Batteries and Electricity

 

Why do we need electricity for?

 

For instance, let us say for lighting.

 

The principle of the light bulb is that we send a flow of electrons on a metal wire that heats up and emits light. Particles bump on each other, absorb energy and release it as light. The first successful effort had used platinum, a material that does not melt at the temperature required (e.g. around 3000° Celsius). A glass bulb is placed around the metal wire.

 

Here is an interesting link: http://www.edisontechcenter.org/incandescent.html#works

 

How can we set up a continuous flow of electrons?

 

Here is the principle of the battery.

 

How can we extract electrons from a material, e.g. a metal?

 

Let us take a penny which is made mostly out of zinc. Immerse it in an acidic solution like lemon juice (or even a lemon). An acidic solution will have a lot of protons or H+.

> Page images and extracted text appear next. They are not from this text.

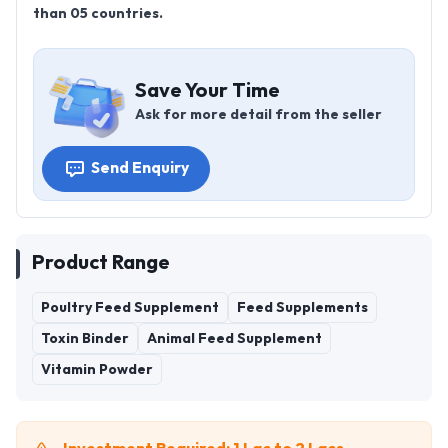
than 05 countries.
Save Your Time
Ask for more detail from the seller
Send Enquiry
Product Range
Poultry Feed Supplement
Feed Supplements
Toxin Binder
Animal Feed Supplement
Vitamin Powder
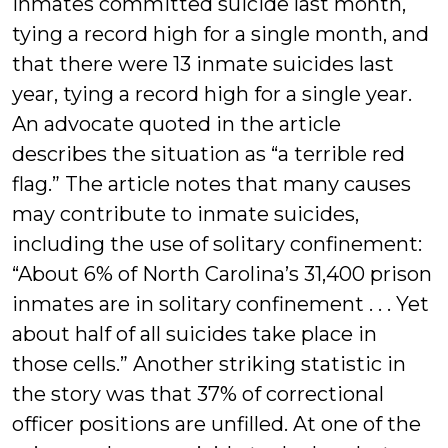
inmates committed suicide last month,
tying a record high for a single month, and
that there were 13 inmate suicides last
year, tying a record high for a single year.
An advocate quoted in the article
describes the situation as “a terrible red
flag.” The article notes that many causes
may contribute to inmate suicides,
including the use of solitary confinement:
“About 6% of North Carolina’s 31,400 prison
inmates are in solitary confinement . . . Yet
about half of all suicides take place in
those cells.” Another striking statistic in
the story was that 37% of correctional
officer positions are unfilled. At one of the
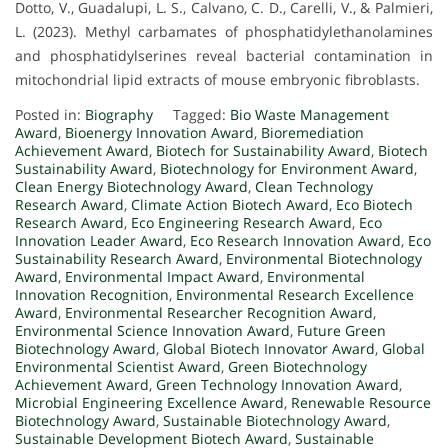
Dotto, V., Guadalupi, L. S., Calvano, C. D., Carelli, V., & Palmieri,
L. (2023). Methyl carbamates of phosphatidylethanolamines
and phosphatidylserines reveal bacterial contamination in
mitochondrial lipid extracts of mouse embryonic fibroblasts.
Posted in:
Biography
Tagged:
Bio Waste Management
Award
,
Bioenergy Innovation Award
,
Bioremediation
Achievement Award
,
Biotech for Sustainability Award
,
Biotech
Sustainability Award
,
Biotechnology for Environment Award
,
Clean Energy Biotechnology Award
,
Clean Technology
Research Award
,
Climate Action Biotech Award
,
Eco Biotech
Research Award
,
Eco Engineering Research Award
,
Eco
Innovation Leader Award
,
Eco Research Innovation Award
,
Eco
Sustainability Research Award
,
Environmental Biotechnology
Award
,
Environmental Impact Award
,
Environmental
Innovation Recognition
,
Environmental Research Excellence
Award
,
Environmental Researcher Recognition Award
,
Environmental Science Innovation Award
,
Future Green
Biotechnology Award
,
Global Biotech Innovator Award
,
Global
Environmental Scientist Award
,
Green Biotechnology
Achievement Award
,
Green Technology Innovation Award
,
Microbial Engineering Excellence Award
,
Renewable Resource
Biotechnology Award
,
Sustainable Biotechnology Award
,
Sustainable Development Biotech Award
,
Sustainable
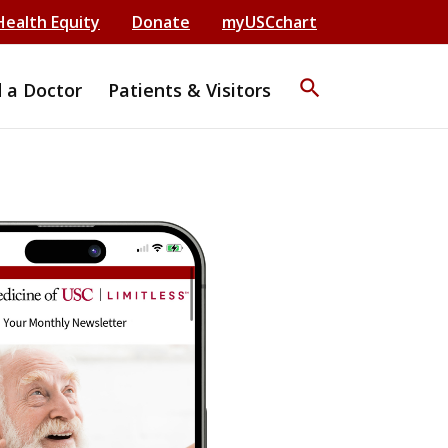
Health Equity
Donate
myUSCchart
search
d a Doctor
Patients & Visitors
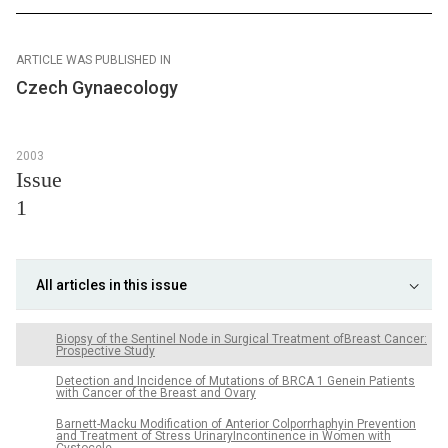
ARTICLE WAS PUBLISHED IN
Czech Gynaecology
2003
Issue
1
All articles in this issue
Biopsy of the Sentinel Node in Surgical Treatment ofBreast Cancer:
Prospective Study
Detection and Incidence of Mutations of BRCA 1 Genein Patients
with Cancer of the Breast and Ovary
Barnett-Macku Modification of Anterior Colporrhaphyin Prevention
and Treatment of Stress UrinaryIncontinence in Women with
Cystocele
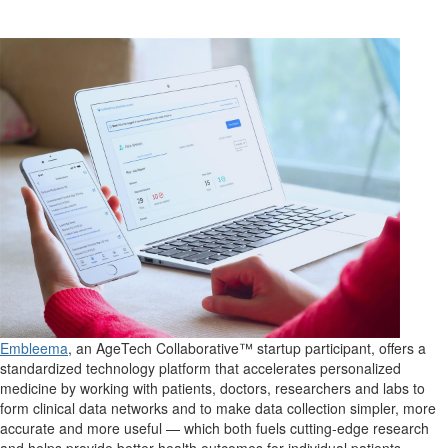
Embleema
, an AgeTech Collaborative™ startup participant, offers a
standardized technology platform that accelerates personalized
medicine by working with patients, doctors, researchers and labs to
form clinical data networks and to make data collection simpler, more
accurate and more useful — which both fuels cutting-edge research
and helps provide better health outcomes for individual patients.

Here is the relevant Wikipedia article: https://en.wikipedia.org/?title=Lemon_battery

 

 

"ZnCuVoltaicCell" by Easchiff - Own work. Licensed under CC BY-SA 3.0 via Wikimedia Commons - https://commons.wikimedia.org/wiki/File:ZnCuVoltaicCell.svg#/media/File:ZnCuVoltaicCell.svg

 

Zinc is the atom made of 30 protons. Here is its electric configuration per shell: 2, 8, 18, 2.

 

Upon immersion, the two outer electrons of zinc will be relatively easily dissolved in the solution. The zinc having a deficit in two electrons will be positively charged like this:  Zn2+. This is a spontaneous behavior for Zn which takes it to a lower and therefore more stable energy state. As a result, energy is released.

 

Therefore, we can easily get our electrons from zinc in the above way.

 

We now have to get them to flow onto a wire like a copper wire.

 

Generally speaking, what will happen if we put in contact a piece of zinc and a piece of copper?

 

Let us take a UK 5p which is made mostly out of copper.

 

Copper is the atom made of 29 protons. Here is its electric configuration per shell: 2, 8, 18, 1

Copper, in comparison to zinc, attracts electrons more strongly.

 

As we know, metals have electrons that are loosely attached and can move.

 

If we put in contact a piece of zinc and a piece of copper, electrons from zinc will be attracted more by copper and will move towards it. As the electrons will be concentrating on copper the new coming electrons will be repelled to an increasing degree and eventually the movement will stop.

 

What will happen if we immerse copper, the copper 5p that was mentioned, into the acidic solution?

 

Upon immersion, two electrons of copper will be released but with much more difficulty than zinc.

 

If we put the zinc and the copper (that are immersed in acid solution) in contact, for instance with the aid of a wire, then as copper attracts electrons more, the electrons would flow to copper; in this setting, as copper also loses electrons, we would no longer be in the case of the new coming electrons being increasingly repelled. As a result, a continuous flow from zinc to copper could be maintained.

 

This would give us the continuous electron flow that we need to light up a bulb.

 

The batteries are a similar setting of two electrodes immersed in an acidic solution.

 

This allows us to have electron generation (via extraction from metal) readily available, along with the mechanism that can set the extracted electrons in motion.